Dopo non ricordo se vi rimisi piede per Fabio Mollica o con Fabio, figlio del noto attore messinese Massimo, divenimmo amici lì dentro. Sta di fatto che lui aveva organizzato, ora si dice progettato, un corso per “Operatore Culturale”, a cui mi iscrissi.

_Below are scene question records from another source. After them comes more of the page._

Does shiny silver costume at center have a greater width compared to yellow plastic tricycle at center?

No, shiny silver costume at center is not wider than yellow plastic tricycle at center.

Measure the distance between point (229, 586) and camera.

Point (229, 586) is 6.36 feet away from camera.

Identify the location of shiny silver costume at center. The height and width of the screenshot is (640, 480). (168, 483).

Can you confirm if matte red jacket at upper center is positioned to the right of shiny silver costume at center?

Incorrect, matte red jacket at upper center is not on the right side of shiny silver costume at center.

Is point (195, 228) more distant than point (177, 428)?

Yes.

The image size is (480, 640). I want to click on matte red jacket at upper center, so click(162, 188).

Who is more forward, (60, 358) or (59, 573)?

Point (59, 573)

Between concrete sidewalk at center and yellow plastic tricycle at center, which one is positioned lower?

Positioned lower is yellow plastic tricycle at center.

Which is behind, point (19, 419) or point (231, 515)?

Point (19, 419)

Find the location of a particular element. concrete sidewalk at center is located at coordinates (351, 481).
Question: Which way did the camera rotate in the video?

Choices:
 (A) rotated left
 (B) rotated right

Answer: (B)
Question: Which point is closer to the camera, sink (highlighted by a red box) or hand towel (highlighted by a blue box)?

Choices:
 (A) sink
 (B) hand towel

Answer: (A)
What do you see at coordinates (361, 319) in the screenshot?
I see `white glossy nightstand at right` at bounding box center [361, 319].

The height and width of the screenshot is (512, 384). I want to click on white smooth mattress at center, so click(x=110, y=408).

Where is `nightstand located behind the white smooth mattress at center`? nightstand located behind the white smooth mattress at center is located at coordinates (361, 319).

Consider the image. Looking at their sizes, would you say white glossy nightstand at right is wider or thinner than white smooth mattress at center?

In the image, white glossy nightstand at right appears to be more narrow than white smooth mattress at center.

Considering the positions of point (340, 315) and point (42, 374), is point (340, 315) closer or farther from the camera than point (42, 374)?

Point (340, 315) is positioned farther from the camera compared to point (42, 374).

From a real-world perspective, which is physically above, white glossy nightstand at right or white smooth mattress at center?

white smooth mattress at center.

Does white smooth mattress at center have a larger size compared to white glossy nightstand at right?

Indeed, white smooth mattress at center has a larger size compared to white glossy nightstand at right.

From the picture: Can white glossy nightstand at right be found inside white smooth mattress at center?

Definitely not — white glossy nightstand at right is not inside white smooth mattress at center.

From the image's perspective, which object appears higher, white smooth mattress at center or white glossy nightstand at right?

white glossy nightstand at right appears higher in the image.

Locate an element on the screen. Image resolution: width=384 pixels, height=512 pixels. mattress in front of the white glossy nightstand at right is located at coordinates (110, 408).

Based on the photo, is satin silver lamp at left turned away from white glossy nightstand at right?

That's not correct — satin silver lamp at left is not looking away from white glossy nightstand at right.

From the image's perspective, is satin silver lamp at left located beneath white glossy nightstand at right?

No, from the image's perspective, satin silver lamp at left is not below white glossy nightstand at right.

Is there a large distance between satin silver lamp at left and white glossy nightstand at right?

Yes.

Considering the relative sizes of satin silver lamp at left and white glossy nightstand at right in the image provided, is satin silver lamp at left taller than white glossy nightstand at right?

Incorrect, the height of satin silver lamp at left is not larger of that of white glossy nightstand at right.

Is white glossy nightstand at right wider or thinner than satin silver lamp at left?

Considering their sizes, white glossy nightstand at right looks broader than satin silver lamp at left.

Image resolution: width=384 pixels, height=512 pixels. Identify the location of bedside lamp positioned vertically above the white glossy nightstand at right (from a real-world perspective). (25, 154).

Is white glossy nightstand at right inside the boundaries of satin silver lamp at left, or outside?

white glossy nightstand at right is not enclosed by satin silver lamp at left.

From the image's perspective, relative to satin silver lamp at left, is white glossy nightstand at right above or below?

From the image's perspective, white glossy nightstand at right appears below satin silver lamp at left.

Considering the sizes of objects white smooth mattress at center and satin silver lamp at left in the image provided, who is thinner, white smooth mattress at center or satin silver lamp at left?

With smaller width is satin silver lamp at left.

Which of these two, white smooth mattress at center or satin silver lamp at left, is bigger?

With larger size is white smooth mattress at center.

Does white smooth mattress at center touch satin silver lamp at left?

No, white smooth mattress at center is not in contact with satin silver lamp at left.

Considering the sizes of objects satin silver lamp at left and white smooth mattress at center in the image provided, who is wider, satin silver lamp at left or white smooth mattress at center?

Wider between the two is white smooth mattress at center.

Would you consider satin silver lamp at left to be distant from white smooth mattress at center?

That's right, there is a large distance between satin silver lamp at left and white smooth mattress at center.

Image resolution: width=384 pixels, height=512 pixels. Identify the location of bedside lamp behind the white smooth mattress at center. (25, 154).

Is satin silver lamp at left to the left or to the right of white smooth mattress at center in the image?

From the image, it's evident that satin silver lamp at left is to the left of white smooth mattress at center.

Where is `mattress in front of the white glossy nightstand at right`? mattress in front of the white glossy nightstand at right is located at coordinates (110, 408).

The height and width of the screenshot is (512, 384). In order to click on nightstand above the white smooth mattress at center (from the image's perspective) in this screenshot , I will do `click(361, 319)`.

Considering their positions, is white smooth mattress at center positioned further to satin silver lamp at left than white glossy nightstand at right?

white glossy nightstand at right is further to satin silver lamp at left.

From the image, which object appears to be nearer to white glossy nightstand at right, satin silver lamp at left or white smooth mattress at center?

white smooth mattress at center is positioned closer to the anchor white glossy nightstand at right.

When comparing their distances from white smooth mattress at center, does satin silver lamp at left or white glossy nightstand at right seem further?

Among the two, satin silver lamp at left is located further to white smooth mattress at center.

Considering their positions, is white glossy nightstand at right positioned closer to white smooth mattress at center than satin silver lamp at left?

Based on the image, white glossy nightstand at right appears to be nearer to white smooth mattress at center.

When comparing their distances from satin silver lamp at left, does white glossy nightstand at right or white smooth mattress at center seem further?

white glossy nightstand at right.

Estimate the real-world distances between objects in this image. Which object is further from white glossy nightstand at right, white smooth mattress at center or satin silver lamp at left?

Ma forse, ora che ci penso, lo conobbi per via di un ciclo di film promosso da una cooperativa di cui lui faceva parte, proiettati al cinema Royal, e per il quale chiesero la mia consulenza e collaborazione.
 Il docente di “Comunicazioni di Massa” per quel corso era Sebastiano Di Marco che veniva Reggio dove insegnava inglese in un liceo, ma era più conosciuto perché era la mente del circolo “Charlie Chaplin” in via Aschenez.
Il Natale di quell’anno, con Fabio e Filippo, un altro collega ed amico, lo passammo presso il suo circolo perché aveva allestito una retrospettiva su Sergej M. Ejzenstejn, cosa rarissima in quei tempi per i circoli calabro-siculi, e ogni sera con la 126 rossa della mamma di Fabio traghettavamo, via Villa San Giovanni, per andare al circolo reggino.
A Sebastiano Di Marco devo una riconoscenza che non ho mai potuto ricambiare a causa della sua prematura scomparsa: se sono diventato un lavoratore dell’E. lo devo al suo inaspettato e disinteressato sollecitamento presso il direttore. Lui capì subito quanto rappresentava il cinema per me e la preparazione acquisita  frequentando i cinema e i circoli, per questo ogni tanto, durante le lezioni, mi chiamava a fare qualche intervento a supporto delle sue lezioni.
Al di fuori di questa mia attività lavorativa che mi impegnava abbastanza durante la settimana ,
sepolto il “Barbaro” non smisi di partecipare all’organizzazione di cicli cinematografici con altri circoli e in quegli anni si intensificò pure la collaborazione con la Rassegna Cinematografica di Messina-Taormina e con la succeduta Taormina Arte.
Continuai a proiettare film presso un circolo ARCI, “Il Punto Rosso” – vi proiettai per qualche settimana Io sono un atutarchico di Nanni Moretti, allora al suo debutto -, partecipai e proiettai con la cooperativa Entr’Acte fondata dagli scissionisti barbari cui si era aggiunto Maurizio, Godard, Wenders, il Cinema Francese, proiettai pure presso il circolo socialista Officina e nelle feste dell’Unità.